Required action:
List the column names that the simulation evaluation notebook below assigns when reading the result CSV files.

In [None]:
%matplotlib inline

import glob
import os
import subprocess

import numpy as np
import pandas as pd
import seaborn as sns
import matplotlib.pyplot as plt

import ccs

sns.set_theme(style="whitegrid")

# Evaluation Playground

Start building the evaluation for the reception study here.
Move more mature stuff to specific notebooks and scripts later.

## Simulation and Result Pre-Processing

Doing the stuff outside python:

In [None]:
CONFIGS = ["Default", "DoubleNoise"]

In [None]:
# run simulations
for omnetpp_config in CONFIGS:
    subprocess.run(
        ["../lib/veins/bin/veins_run", "-u", "Cmdenv", "-c", omnetpp_config],
        env={"PATH": f"/scratch/buse/sumo-1_6_0/bin:{os.environ['PATH']}"},
        cwd="scenario",
    )
# convert to csv
for ext in ["sca", "vec"]:
    for opp_result_file in glob.glob(f"scenario/results/*.{ext}"):
        print(f"{opp_result_file} -> {opp_result_file}.csv.gz")
        !{"lib/veins_scripts/eval/opp_" + ext + "2longcsv.sh"} {opp_result_file} | gzip > {opp_result_file + ".csv.gz"}
    
!ls -hl scenario/results/*.csv.gz

## Data Reading

Using the new RE-based Version using the `ccs` Package

With the aim to read results from multiple simulation runs (and thus csv files) in one go.
And extract simulation paramters at the same time.

In [None]:
# configuration columns used in various places
CONF_COLS = ["config", "runnr"]

In [None]:
RESULTDIR = "scenario/results"
dfs = (
    ccs.read_csvs(
        RESULTDIR,
        r"(?P<config>[^-]+)-#(?P<runnr>\d+)\.vec\.csv\.gz",
        read_csv_args={"sep": " ", "names": ["vecid", "module", "signal", "event", "time", "value"]},
    )
    # set index types
    .reset_index(CONF_COLS)
    .astype({"config": "category", "runnr": int})
    .reset_index(drop=True)
    # extract submodule and host number
    .pipe(lambda df: df.merge(df.module.str.extract(r"[^.]+\.node\[(?P<hostnr>\d+)\]\.(?P<submodule>.*)"), left_index=True, right_index=True))
    .drop(columns=['module'])
    .assign(signal=lambda df: df.signal.str.replace(":vector", ""))
    .astype({"submodule": "category", "signal": "category", "hostnr": int})
)
dfs.info()
dfs.head(3)

In [None]:
dfs.groupby(CONF_COLS + ["hostnr", "signal"]).event.count().unstack()

Data for analysis:
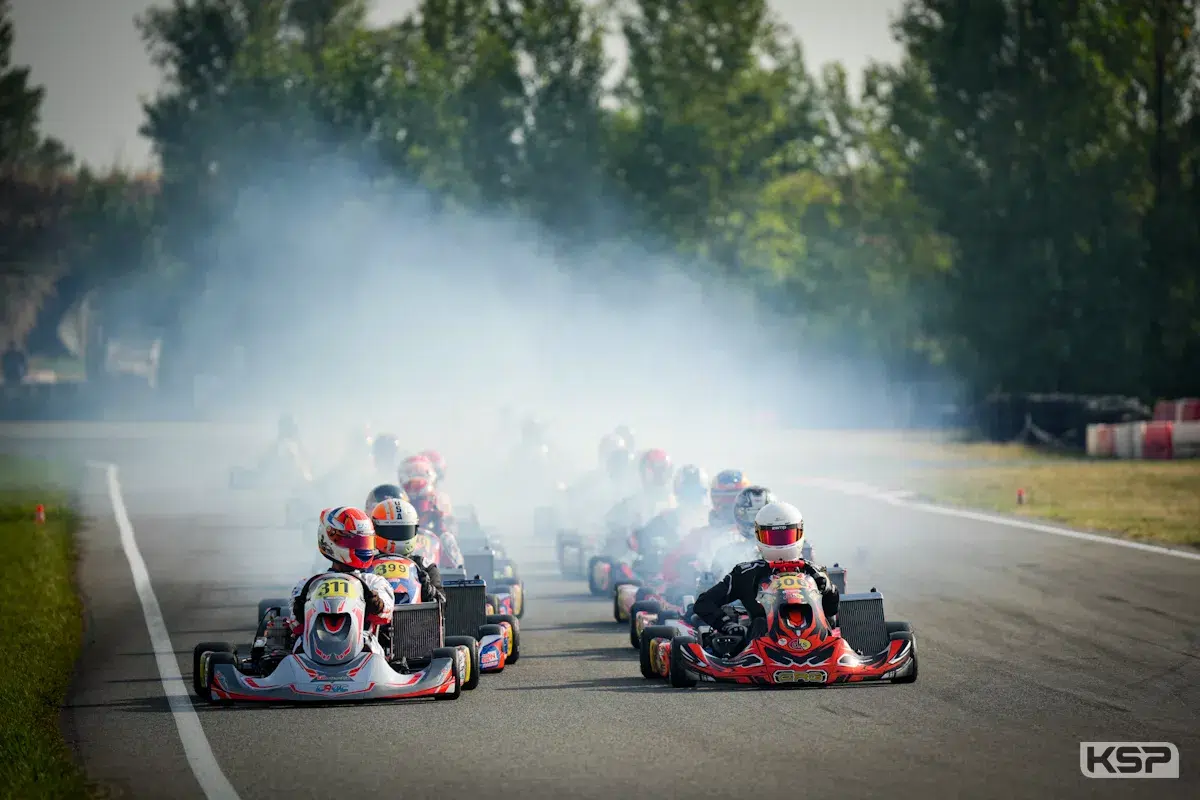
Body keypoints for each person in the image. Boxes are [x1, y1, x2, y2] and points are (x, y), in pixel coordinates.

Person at [691, 501, 839, 644]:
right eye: (773, 538)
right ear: (759, 536)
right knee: (760, 622)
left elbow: (831, 611)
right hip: (761, 646)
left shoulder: (813, 572)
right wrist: (727, 625)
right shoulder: (746, 574)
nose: (780, 544)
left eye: (785, 537)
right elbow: (703, 603)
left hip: (815, 640)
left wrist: (828, 589)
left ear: (799, 534)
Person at [288, 507, 394, 655]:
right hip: (311, 653)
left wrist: (376, 603)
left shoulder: (373, 582)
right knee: (298, 645)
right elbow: (296, 625)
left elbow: (386, 614)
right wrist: (301, 609)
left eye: (365, 542)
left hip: (362, 652)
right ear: (331, 539)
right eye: (357, 542)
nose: (362, 548)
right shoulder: (307, 585)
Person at [369, 498, 445, 603]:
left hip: (418, 618)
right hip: (375, 617)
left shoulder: (424, 567)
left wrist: (428, 590)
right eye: (392, 531)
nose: (398, 536)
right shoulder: (366, 565)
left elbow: (443, 602)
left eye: (403, 531)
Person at [403, 477, 465, 569]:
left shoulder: (439, 526)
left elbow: (457, 566)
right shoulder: (398, 531)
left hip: (433, 575)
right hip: (403, 574)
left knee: (447, 538)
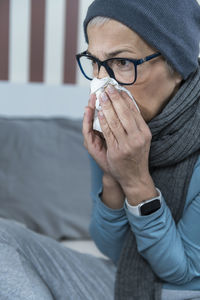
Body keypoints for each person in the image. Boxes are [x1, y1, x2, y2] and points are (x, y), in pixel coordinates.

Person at [0, 0, 199, 300]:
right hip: (127, 281)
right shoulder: (113, 134)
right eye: (95, 62)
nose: (102, 84)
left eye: (122, 62)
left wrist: (136, 183)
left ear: (177, 66)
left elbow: (181, 274)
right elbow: (115, 251)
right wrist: (110, 177)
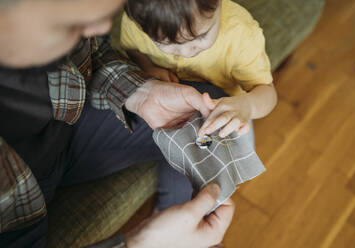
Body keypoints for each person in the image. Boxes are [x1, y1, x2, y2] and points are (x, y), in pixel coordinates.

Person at [0, 0, 234, 247]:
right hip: (18, 213)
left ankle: (185, 228)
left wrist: (140, 93)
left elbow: (94, 52)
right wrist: (143, 243)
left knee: (207, 116)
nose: (104, 28)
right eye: (69, 25)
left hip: (70, 129)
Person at [112, 0, 278, 139]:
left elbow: (267, 92)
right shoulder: (137, 22)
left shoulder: (242, 33)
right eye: (166, 43)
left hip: (228, 112)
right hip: (170, 104)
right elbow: (133, 49)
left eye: (201, 36)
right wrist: (148, 67)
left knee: (232, 158)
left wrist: (247, 106)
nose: (187, 52)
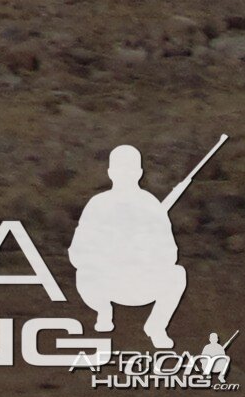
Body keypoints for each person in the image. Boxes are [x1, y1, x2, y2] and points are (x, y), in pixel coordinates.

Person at [71, 143, 189, 347]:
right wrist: (106, 255)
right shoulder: (97, 204)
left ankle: (156, 326)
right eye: (119, 168)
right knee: (84, 274)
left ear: (139, 173)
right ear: (110, 172)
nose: (124, 174)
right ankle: (104, 311)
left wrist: (143, 252)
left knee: (177, 274)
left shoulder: (151, 205)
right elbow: (77, 252)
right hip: (106, 283)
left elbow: (170, 254)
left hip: (142, 282)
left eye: (130, 169)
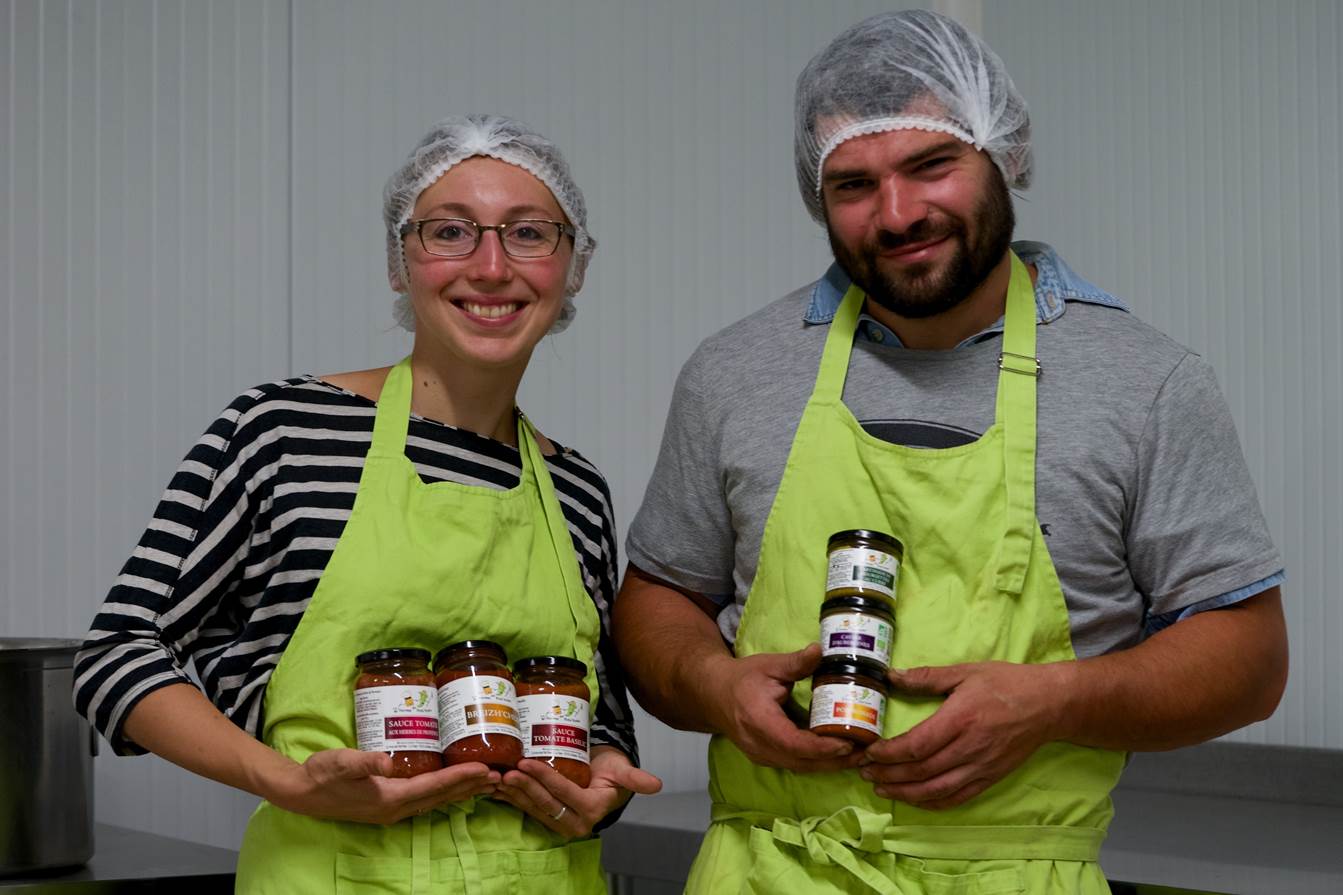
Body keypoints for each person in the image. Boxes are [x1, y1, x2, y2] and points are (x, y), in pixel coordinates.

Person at [613, 10, 1286, 894]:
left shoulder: (1146, 382)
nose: (896, 214)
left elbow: (1247, 657)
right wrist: (711, 684)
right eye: (853, 184)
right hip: (764, 867)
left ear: (1002, 155)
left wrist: (1054, 703)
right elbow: (659, 596)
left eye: (930, 165)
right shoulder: (735, 373)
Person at [75, 114, 660, 894]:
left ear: (573, 265)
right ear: (399, 262)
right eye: (449, 231)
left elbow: (599, 718)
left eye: (528, 233)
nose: (490, 267)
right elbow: (117, 653)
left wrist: (603, 785)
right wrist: (284, 781)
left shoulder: (576, 488)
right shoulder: (283, 430)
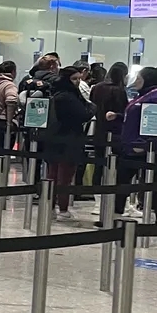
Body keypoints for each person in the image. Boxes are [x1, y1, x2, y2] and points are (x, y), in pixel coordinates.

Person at [116, 66, 157, 220]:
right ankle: (115, 214)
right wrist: (119, 116)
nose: (137, 81)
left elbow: (155, 125)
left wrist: (145, 144)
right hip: (134, 146)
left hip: (145, 148)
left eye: (140, 78)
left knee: (151, 184)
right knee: (123, 180)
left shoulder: (156, 99)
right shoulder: (145, 96)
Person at [46, 64, 94, 222]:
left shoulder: (56, 93)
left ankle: (50, 207)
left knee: (53, 175)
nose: (78, 82)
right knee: (64, 176)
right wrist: (92, 107)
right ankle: (63, 208)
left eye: (79, 79)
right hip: (69, 139)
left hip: (54, 138)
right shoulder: (68, 97)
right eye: (74, 79)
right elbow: (84, 114)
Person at [90, 62, 128, 162]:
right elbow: (124, 110)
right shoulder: (119, 90)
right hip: (115, 131)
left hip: (99, 130)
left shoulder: (96, 87)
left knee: (99, 163)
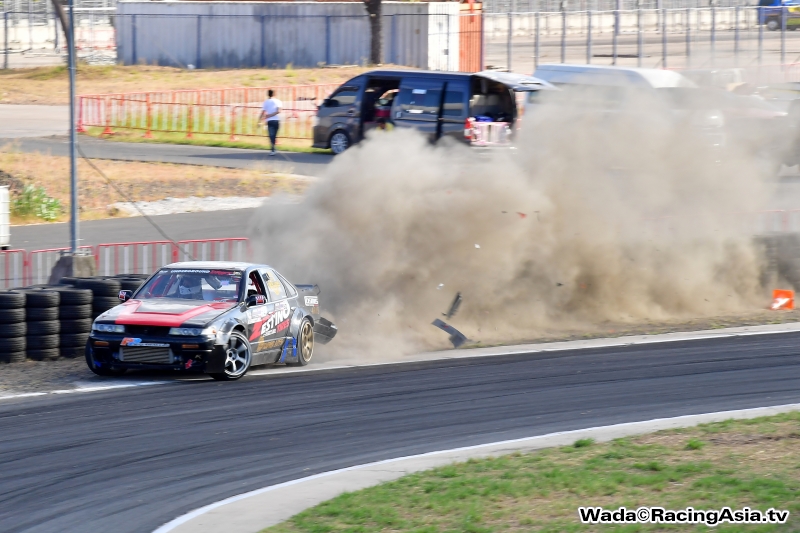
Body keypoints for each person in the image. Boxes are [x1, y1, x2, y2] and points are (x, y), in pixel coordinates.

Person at [259, 89, 283, 156]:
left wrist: (259, 121)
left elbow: (262, 112)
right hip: (277, 120)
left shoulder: (266, 102)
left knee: (271, 136)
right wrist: (272, 115)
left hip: (270, 121)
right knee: (274, 135)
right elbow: (279, 111)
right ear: (274, 94)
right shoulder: (278, 101)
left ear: (268, 94)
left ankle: (273, 149)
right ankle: (273, 148)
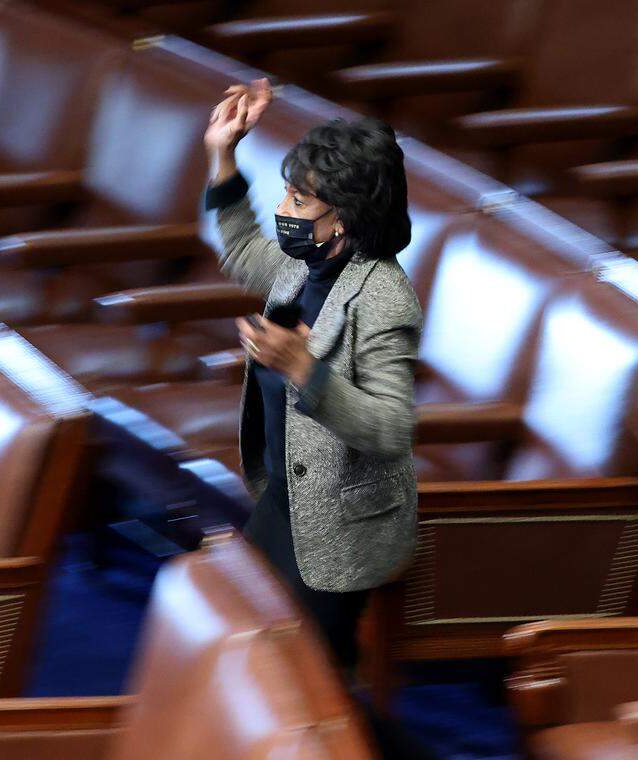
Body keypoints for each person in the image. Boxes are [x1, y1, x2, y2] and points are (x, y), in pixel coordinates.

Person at [202, 78, 421, 671]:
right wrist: (223, 154)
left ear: (345, 220)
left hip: (339, 530)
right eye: (286, 195)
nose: (283, 213)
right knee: (251, 663)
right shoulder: (305, 269)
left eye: (299, 202)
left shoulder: (382, 300)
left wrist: (305, 368)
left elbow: (389, 428)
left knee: (310, 685)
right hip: (282, 501)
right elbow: (242, 249)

Answer area:
vecid, module, signal, event, time, value